Mit diesem technologischen Know-how kann sich die deutsche Industrie auch künftig eine globale Spitzenposition in Entwicklung und Gestaltung innovativer Antriebstechnologien und alternativer Kraftstoffe sichern: für umweltgerechte Mobilität und für dauerhaften Erfolg auf den Weltmärkten.

In BDI-Positionspapier skizziert die deutsche Industrie Chancen und Herausforderungen innovativer Antriebstechnologien für den Straßenverkehr.

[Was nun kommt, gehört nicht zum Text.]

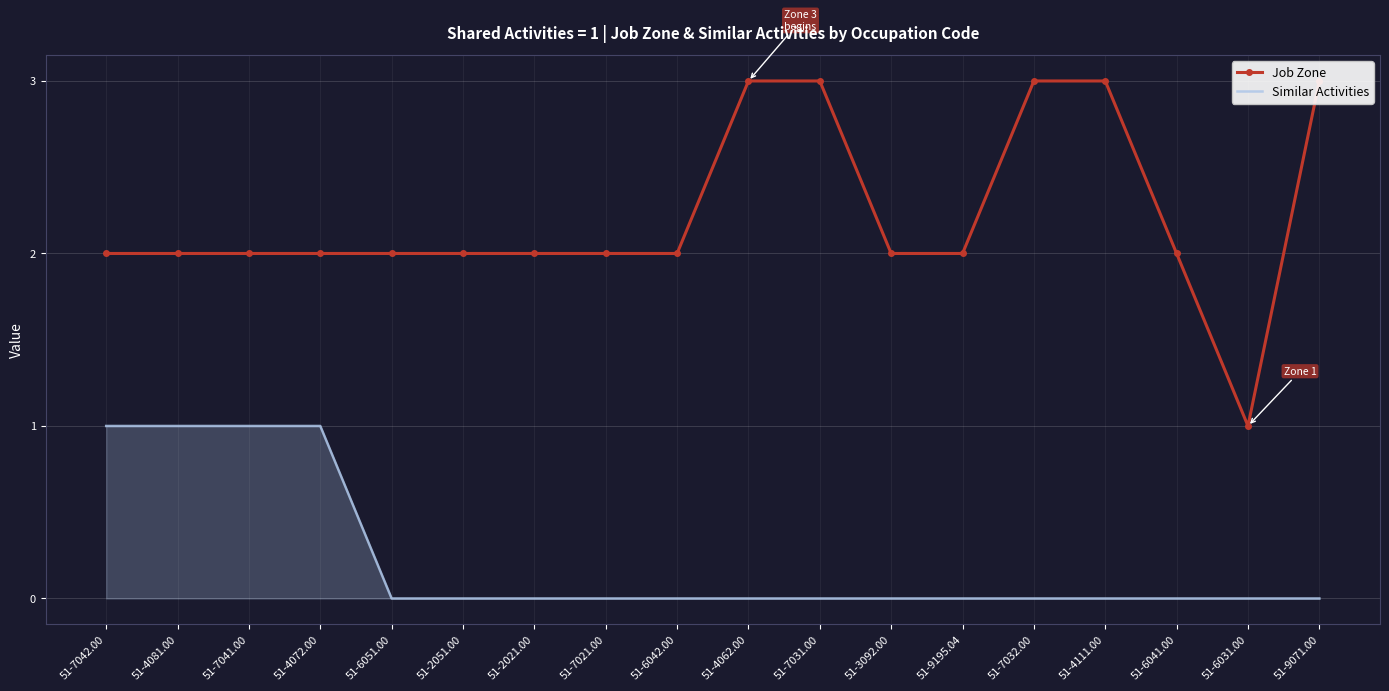

What is the sum of all Similar Activities values?

4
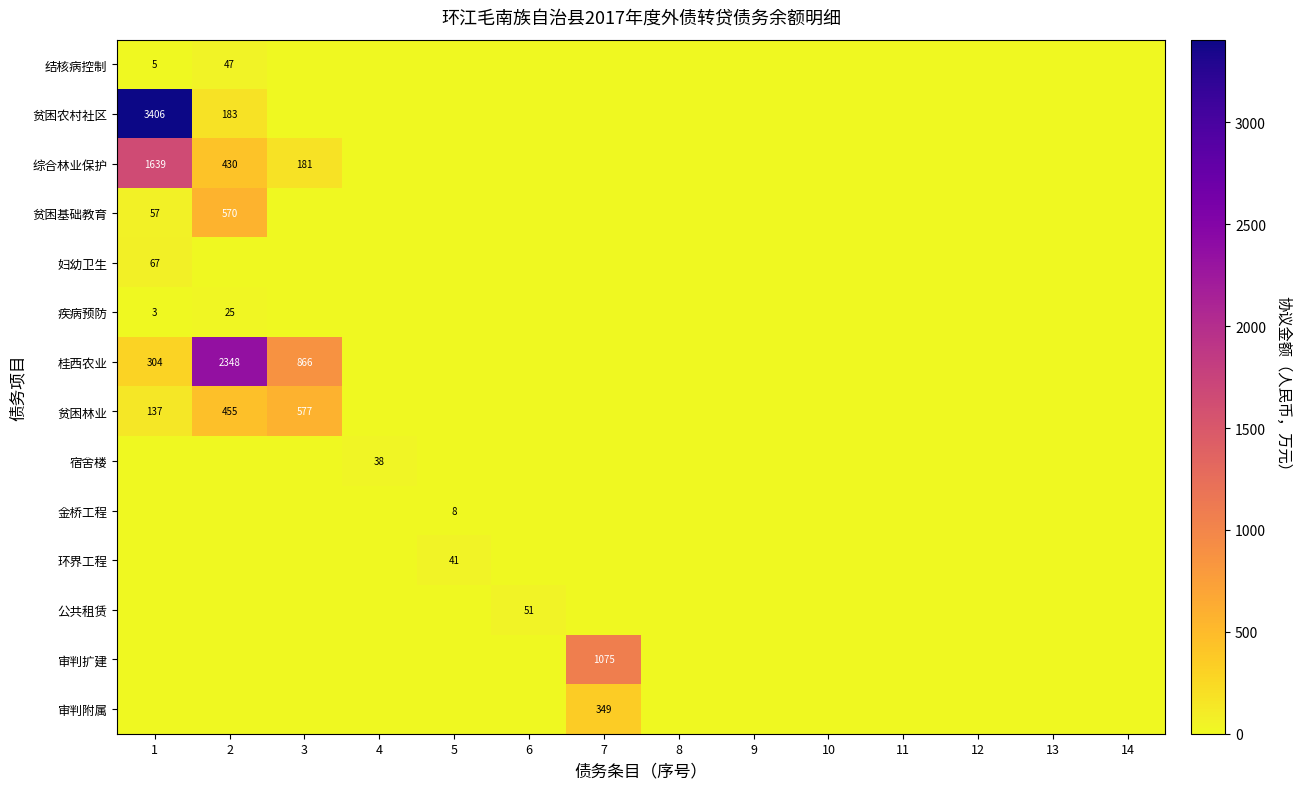

The value of 疾病预防 at 2 is 9. True or false?

False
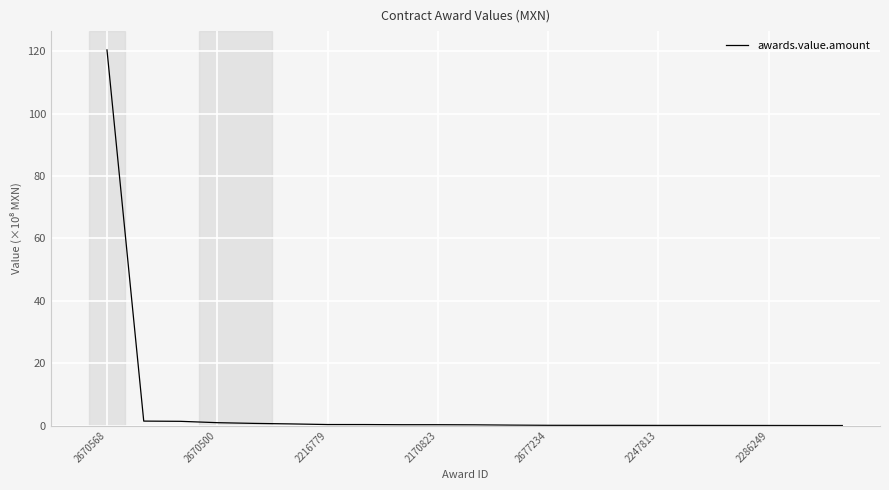

Is this an area chart (filled region under the line)?

No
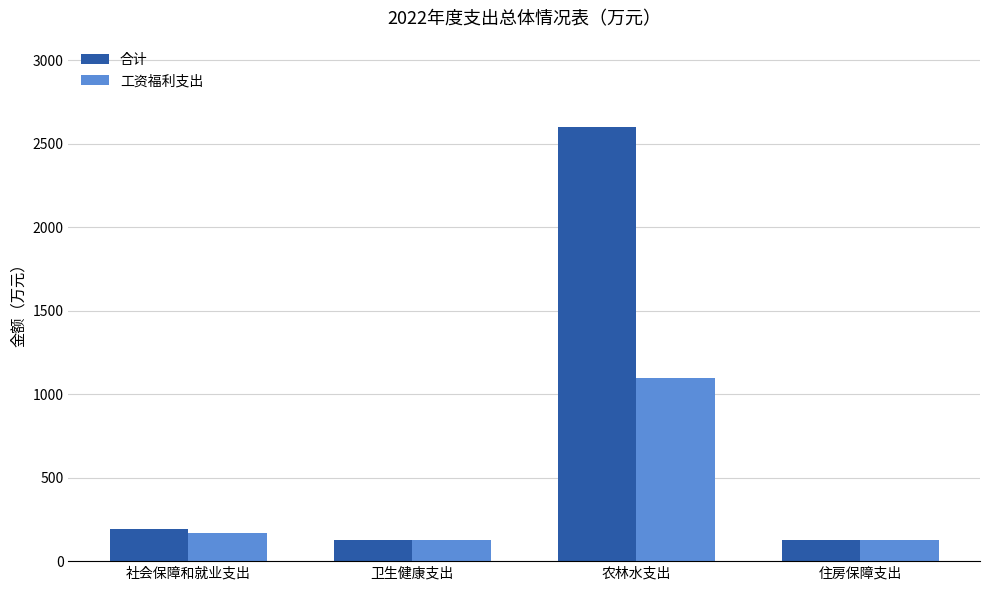

At which category is the sum across all series the highest?

农林水支出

Unsere Mobilität von morgen wird durch eine Diversifizierung technologischer Lösungen geprägt sein. Für mehr Effizienz sind alle Lösungen wichtig: effiziente Verbrennungsmotoren, Elektromobilität – Brennstoffzelle und Batterie –, Hybridlösungen, alternative Kraftstoffe. In diesen Zukunftstechnologien führend zu sein, ist eine nationale Herausforderung.

Ziel muss sein, Spitzentechnologie und Produktion in Deutschland zu stärken. Maßstab ist der internationale Wettbewerb, der rasches Agieren erfordert. Die deutsche Industrie will und kann globaler Leitanbieter auch für Elektromobilität sein. Eine große Stärke Deutschlands liegt in der Vernetzung beteiligter Branchen wie Automobil, Maschinen- und Anlagenbau, Energieversorgung, Chemie und Gase, Elektroindustrie, Informations- und Kommunikationstechnik und Metallindustrie.

Industrie und Politik müssen für Forschung und Implementierung eng zusammenarbeiten, wobei der Grundsatz der Technologieoffenheit gelten muss. Der BDI begrüßt die Initiative der Bundesregierung, die nationale Plattform am 3. Mai zu etablieren.